All sorts of positive externalities are attributed to government funding of all sorts of research and knowledge production schemes. Most of the time there little hard evidence that, at the margin, there is anything significant there. In any event, one thing is certain: No one has shown that government subsidy of economic research has produced social benefits even remotely proportional to its costs.

Stiglitz argues that governments can sometimes do a better job than private actors at identifying and supporting good ideas (those with positive externalities). What seems to be missing from this discussion is the far more compelling evidence of the contrary effect. An equally powerful aspect of free markets is their almost magical ability to stop investing in lousy ideas.

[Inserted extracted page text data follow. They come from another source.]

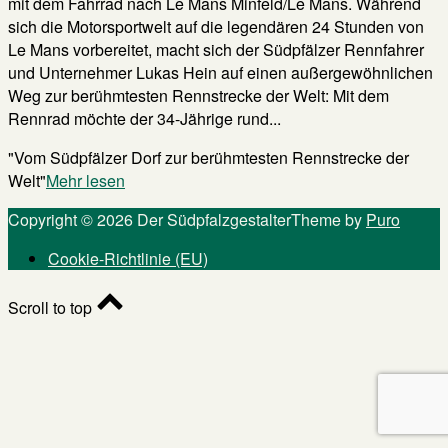
mit dem Fahrrad nach Le Mans Minfeld/Le Mans. Während
sich die Motorsportwelt auf die legendären 24 Stunden von
Le Mans vorbereitet, macht sich der Südpfälzer Rennfahrer
und Unternehmer Lukas Hein auf einen außergewöhnlichen
Weg zur berühmtesten Rennstrecke der Welt: Mit dem
Rennrad möchte der 34-Jährige rund...
"Vom Südpfälzer Dorf zur berühmtesten Rennstrecke der
Welt"
Mehr lesen
Copyright © 2026 Der Südpfalzgestalter
Theme by
Puro
Cookie-Richtlinie (EU)
Scroll to top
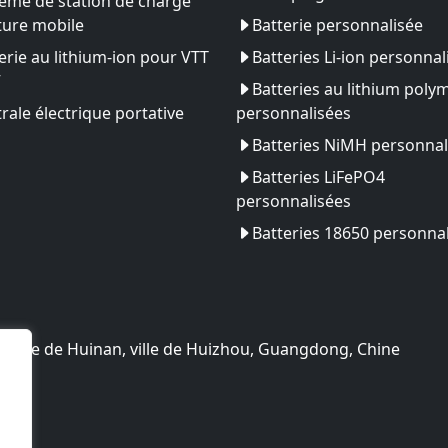
ème de station de charge
ture mobile
Batterie personnalisée
erie au lithium-ion pour VTT
Batteries Li-ion personnal
V
Batteries au lithium poly
rale électrique portative
personnalisées
Batteries NiMH personnal
Batteries LiFePO4
personnalisées
Batteries 18650 personna
ologie de Huinan, ville de Huizhou, Guangdong, Chine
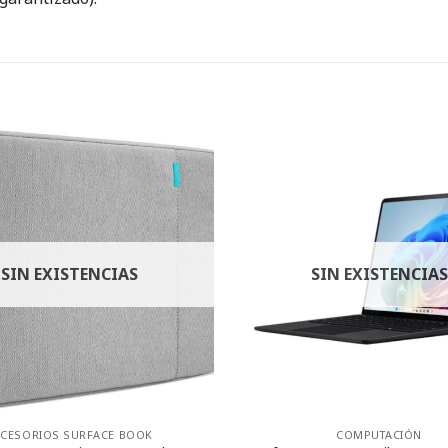
SIN EXISTENCIAS
SIN EXISTENCIAS
CESORIOS SURFACE BOOK
COMPUTACIÓN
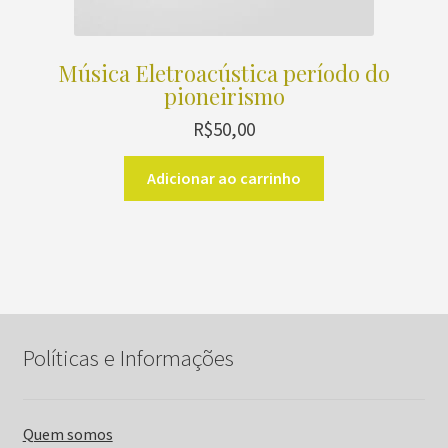
Música Eletroacústica período do
pioneirismo
R$
50,00
Adicionar ao carrinho
Políticas e Informações
Quem somos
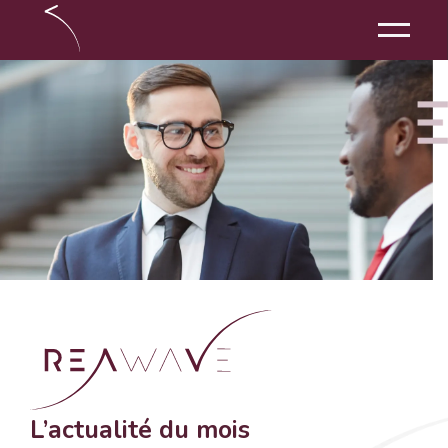
L’actualité du mois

Is there any doubt from the historical record that the free market is far more effective in removing support for failing ideas?
Customers stop buying what no longer works for them and the business is forced to change for the better or wither.
Governments frequently increase their investments in failure, perpetuating costs and negative externalities far into the future.

Terence Kealey devastated the Stiglitz thesis in a massive, historically informed book on the economics of scientific research, summarized here
http://www.the-rathouse.com/2010/Kealey-EconomicsofScience.html

On the agricultural revolution in England he showed that innovations such as crop rotation and systematic improvement of crops and pastures were driven by gentleman farmers such as “Turnip” Townsend and associations such as the Lunar Society which consisted of a mix of scientists, engineers and industrialists. By 1850 agricultural productivity in Britain was increasing by 0.5% per annum, unprecedented in history. Laissez faire ruled (almost) and there was no state involvement in research or industry policy.

He described the way science Czars used the wars of the 20th century to advance Big Science on the back of Big Government. One of the results is the scandal of climate science, driven by the politics of the IPCC and massive government funding of research.